ARMENIA TWP. - A clock ticking away the hours is one of the few reminders of the present when you gaze inside the old Armenia School House.

On Monday, I made the steep drive up Fallbrook Road onto Armenia Mountain to take a look at the school house.

Mallory Babcock, the township secretary, informed me of a project that's in the planning stages to renovate the old building. Although I had attended township meetings in the old school previously, I wanted to get a fresh look at it.

Peering through the glass windows of the front door, I could see a pot-bellied stove in the center of the room, its sides bulging out like a hoop skirt. Children's desks from many years ago sat against a wall.

Mallory explained that the proposed project is aimed at renovating the building so it can be used by the public again. A group of individuals is planning the work.

"The committee has to make the decision on what to use it for," Mallory said. "Right now, they're thinking of a little museum of things regarding Armenia Mountain and the school."

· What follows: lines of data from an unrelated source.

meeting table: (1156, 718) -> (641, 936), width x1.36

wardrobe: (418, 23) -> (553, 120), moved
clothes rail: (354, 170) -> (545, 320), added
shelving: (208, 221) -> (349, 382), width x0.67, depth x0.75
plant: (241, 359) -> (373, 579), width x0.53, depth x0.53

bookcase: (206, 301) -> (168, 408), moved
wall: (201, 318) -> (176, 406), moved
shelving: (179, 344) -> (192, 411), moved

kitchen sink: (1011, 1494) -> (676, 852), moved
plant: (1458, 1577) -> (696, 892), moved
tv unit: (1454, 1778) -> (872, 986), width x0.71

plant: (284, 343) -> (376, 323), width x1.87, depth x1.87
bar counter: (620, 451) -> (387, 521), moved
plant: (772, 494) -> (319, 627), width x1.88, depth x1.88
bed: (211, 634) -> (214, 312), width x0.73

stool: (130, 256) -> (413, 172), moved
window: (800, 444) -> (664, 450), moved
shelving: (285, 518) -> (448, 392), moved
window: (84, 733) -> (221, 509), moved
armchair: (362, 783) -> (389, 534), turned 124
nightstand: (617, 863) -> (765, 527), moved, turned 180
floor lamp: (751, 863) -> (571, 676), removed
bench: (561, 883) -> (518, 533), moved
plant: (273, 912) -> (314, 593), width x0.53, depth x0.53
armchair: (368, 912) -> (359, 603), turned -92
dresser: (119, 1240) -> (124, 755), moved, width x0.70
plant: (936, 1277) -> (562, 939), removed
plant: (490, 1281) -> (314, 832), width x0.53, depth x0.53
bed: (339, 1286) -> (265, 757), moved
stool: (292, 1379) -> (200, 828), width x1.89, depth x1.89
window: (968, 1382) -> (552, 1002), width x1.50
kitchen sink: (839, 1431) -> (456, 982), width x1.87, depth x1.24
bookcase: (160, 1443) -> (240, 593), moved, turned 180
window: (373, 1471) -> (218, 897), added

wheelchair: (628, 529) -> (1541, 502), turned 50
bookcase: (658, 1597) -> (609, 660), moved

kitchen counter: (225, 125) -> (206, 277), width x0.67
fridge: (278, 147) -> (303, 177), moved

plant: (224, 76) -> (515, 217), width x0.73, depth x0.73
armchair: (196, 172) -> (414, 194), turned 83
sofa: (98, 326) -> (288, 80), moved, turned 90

She said it needs a new roof and painting, the siding needs to be finished, and it probably could use a new floor.

"It absolutely needs to have some repairs done to it, or we're going to lose the building," she said. Mallory noted that it goes back many years, though she's not sure the exact date when it was built. She said it was once called the Burnham School, and it's now owned by the township, though it's no longer used.

Currently, the committee is researching the history of the building.

In addition to Mallory, the committee includes Nicole Harris, Beth Horning, Marcene Billingsley, Abby Werlock, Carol Christman, and Donna Wandell. They will next meet at 6:30 p.m. on March 6 at Nicole's house at Rundell Creek Road. For more information, call Mallory at 297-5025. The meeting is open to the public. Mallory said the more people who are involved, the better.

"The committee looks forward to working with the Board of Supervisors with the common goal of creating a use for the building for the public to enjoy while preserving its historical value," Mallory said.

She said it's one of the focal points of the community.

"It's right across from the township building. It's on the main road where everyone sees it when they come into the township."

"We're looking for anyone who may have attended it, who may have old photos of it, any memorabilia they might have from it, anything that might give us some direction on which way to go with it," she said.

And what about that old pot-bellied stove?

Mallory said it "will definitely stay there, if nothing except for aesthetic purposes."

They also plan to keep the original blackboards and desks.

"We have quite a bit to work with," she commented.

She noted that one of the Scott brothers even has his initials carved into one of the desks.

"I think the committee is hoping people can walk in and see what a one-room schoolhouse looks like," Mallory said regarding the building's future use. She thought it would be a good place to house township histories, family histories, and histories of the businesses, churches, government, and prominent families in the township.

She said they're even considering having an old horse-drawn road grader sit outside.

So, wish them luck - or better yet, give them some help.